HARLINGEN — Mayra Flores, newly elected to the U.S. House of Representatives, vows to become the voice of the people across deep South Texas’ District 34.
Calling herself a model of the American dream, she became the first Mexican-born woman to win a congressional seat and the first Republican in more than 150 years to represent District 34, now stretching from Brownsville and Harlingen to the brushlands south of Corpus Christi.
“I felt we didn’t have a voice in Washington,” she said during an interview, pointing to past U.S. Rep. Filemon Vela, who resigned the post in March to take a job as a lobbyist. “I felt they weren’t interested in this area.”
Across the country, Flores is being portrayed as a Republican sweeping into office in the Democratic stronghold of the Rio Grande Valley, where the GOP has been making big inroads among Mexican-Americans in the last few years.
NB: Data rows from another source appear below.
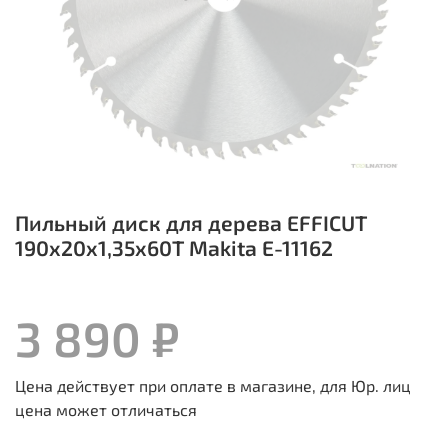
Пильный диск для дерева EFFICUT
190x20x1,35x60T Makita E-11162
3 890 ₽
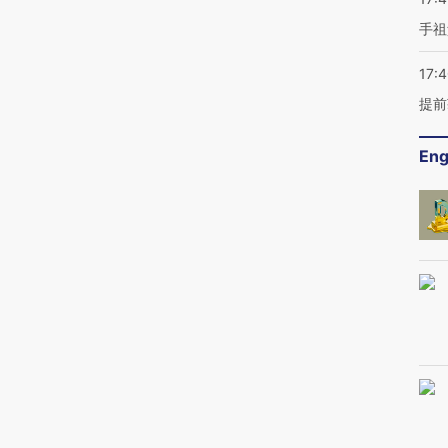
手祖
17:
提前
Eng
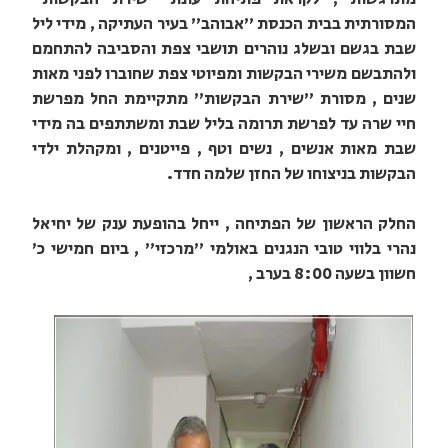
המסורתית בבית הכנסת "אבוהב" בעיר העתיקה , מידי ליל
שבת בגשם ובשלג נוהרים תושבי צפת והסביבה להתחמם
ולהתבשם משירי הבקשות ומפיוטי צפת שחוברו לפני מאות
שנים , מסורת "שירת הבקשות" מתקיימת החל מפרשת
חיי שרה עד לפרשת תרומה בליל שבת ומשתתפים בה מידי
שבת מאות אנשים , נשים וטף , פייטנים , ומקהלת ילדי
הבקשות בניצוחו של החזן שלמה חדד.
החלק הראשון של הפתיחה , ייחל בהופעת ענק של יחיאל
נהרי בלווי טובי הנגנים באולמי "מרכזי" , ביום חמישי כ'
חשוון בשעה 8:00 בערב ,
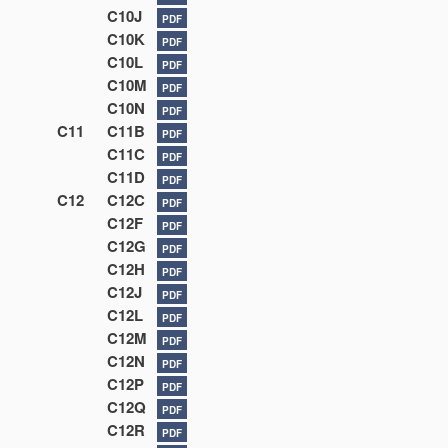
C10J
PDF
C10K
PDF
C10L
PDF
C10M
PDF
C10N
PDF
C11
C11B
PDF
C11C
PDF
C11D
PDF
C12
C12C
PDF
C12F
PDF
C12G
PDF
C12H
PDF
C12J
PDF
C12L
PDF
C12M
PDF
C12N
PDF
C12P
PDF
C12Q
PDF
C12R
PDF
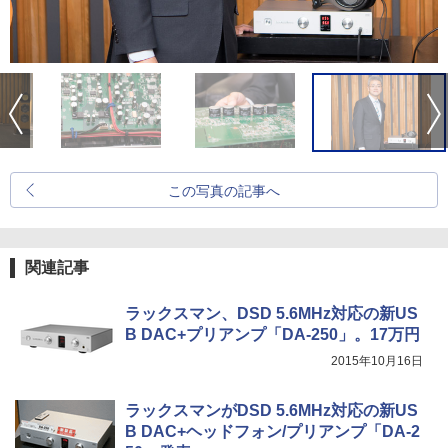
この写真の記事へ
関連記事
ラックスマン、DSD 5.6MHz対応の新US
B DAC+プリアンプ「DA-250」。17万円
2015年10月16日
ラックスマンがDSD 5.6MHz対応の新US
B DAC+ヘッドフォン/プリアンプ「DA-2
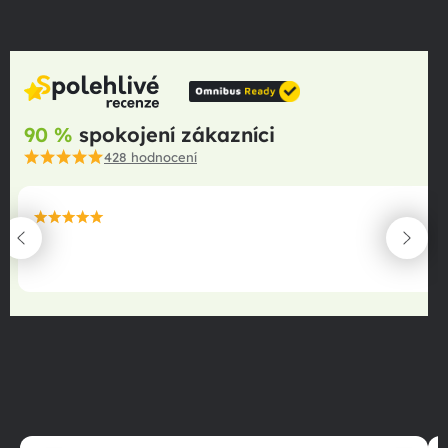
90 %
spokojení zákazníci
428
hodnocení
maximální spokojenost
22.06.2025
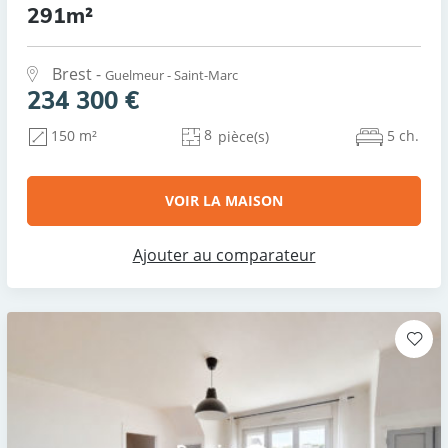
291m²
Brest -
Guelmeur - Saint-Marc
234 300 €
8
5 ch.
150 m²
pièce(s)
VOIR LA MAISON
Ajouter au comparateur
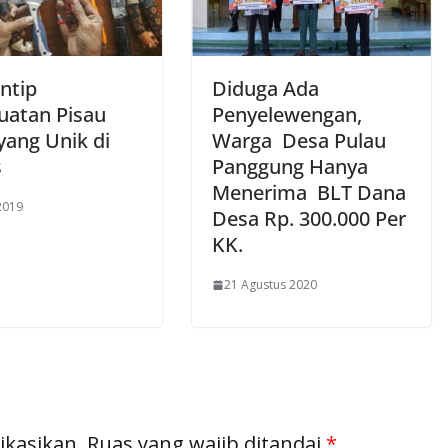
ntip
Diduga Ada
atan Pisau
Penyelewengan,
yang Unik di
Warga Desa Pulau
s
Panggung Hanya
Menerima BLT Dana
 2019
Desa Rp. 300.000 Per
KK.
21 Agustus 2020
ikasikan.
Ruas yang wajib ditandai
*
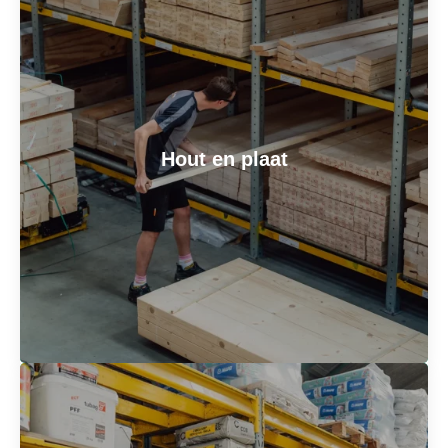
Hout en plaat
After her victory, Flores’ campaign tweeted, “The Red Tsunami is here!”
Carrying her slogan “God, family, country,” she pulled 50.9 percent of the vote, defeating leading Democrat Dan Sanchez, an attorney and former Cameron County commissioner who drew 43.3 percent in Tuesday’s special election called to fill Vela’s term, expiring in January.
“It’s about putting people before politics,” Flores said. “I think the people in District 34 just want a voice in Washington. They feel completely abandoned and taken for granted. We need to put the people we represent first. We serve the people.”
In November’s general election, under District 34’s newly drawn boundary lines, Flores faces U.S. Rep. Vicente Gonzalez, an attorney switching his seat from the 15th congressional district, where he first won election in 2017.
During her campaign, Flores drew support amid the national economy reeling from the coronavirus pandemic’s economic slowdown.
“District 34 is hurting tremendously because of the economy, especially the elderly on fixed incomes — gasoline, groceries, medication, health care,” she said. “We don’t want a hand-out. We believe in hard work. But the policies of the Biden administration are destroying the economy.”
Flores’ platform focuses on “fortifying our legal immigration system, securing our borders, lowering the costs of healthcare, lowering taxes, promoting small businesses and less government,” her website states. “She is pro-life, pro-second amendment and pro-law enforcement.”
On the campaign trail, Flores weaved the fabric of the American dream into her life’s story.
With her father’s help, she was 6 when she left her home in Burgos, Mexico, about 150 miles south of Reynosa, to come to the United States.
By the time she was 13, she was working with her parents in the Texas Panhandle’s dusty cotton fields, learning to work hard to help pay for her school supplies and clothes.
“I worked along with my parents in the cotton fields, allowing me to get an education,” she said.
In 2004, she graduated from San Benito High School.
Ten years later, she became a respiratory care practitioner.
In 2019, she graduated from South Texas College with a bachelor’s degree in organizational leadership.
‘More everyday Americans’
Now, Flores is working as a respiratory care practitioner for a home-health agency.
“We need more plumbers, teachers, everyday Americans to start running our country,” she said. “We understand the struggle. We understand how it is to work paycheck to paycheck.”
Flores has served as the Hidalgo County Republican Party’s Hispanic Outreach chairwoman, working to draw more voters.
In Harlingen, she and her husband, a U.S. Border Patrol agent, are raising four children.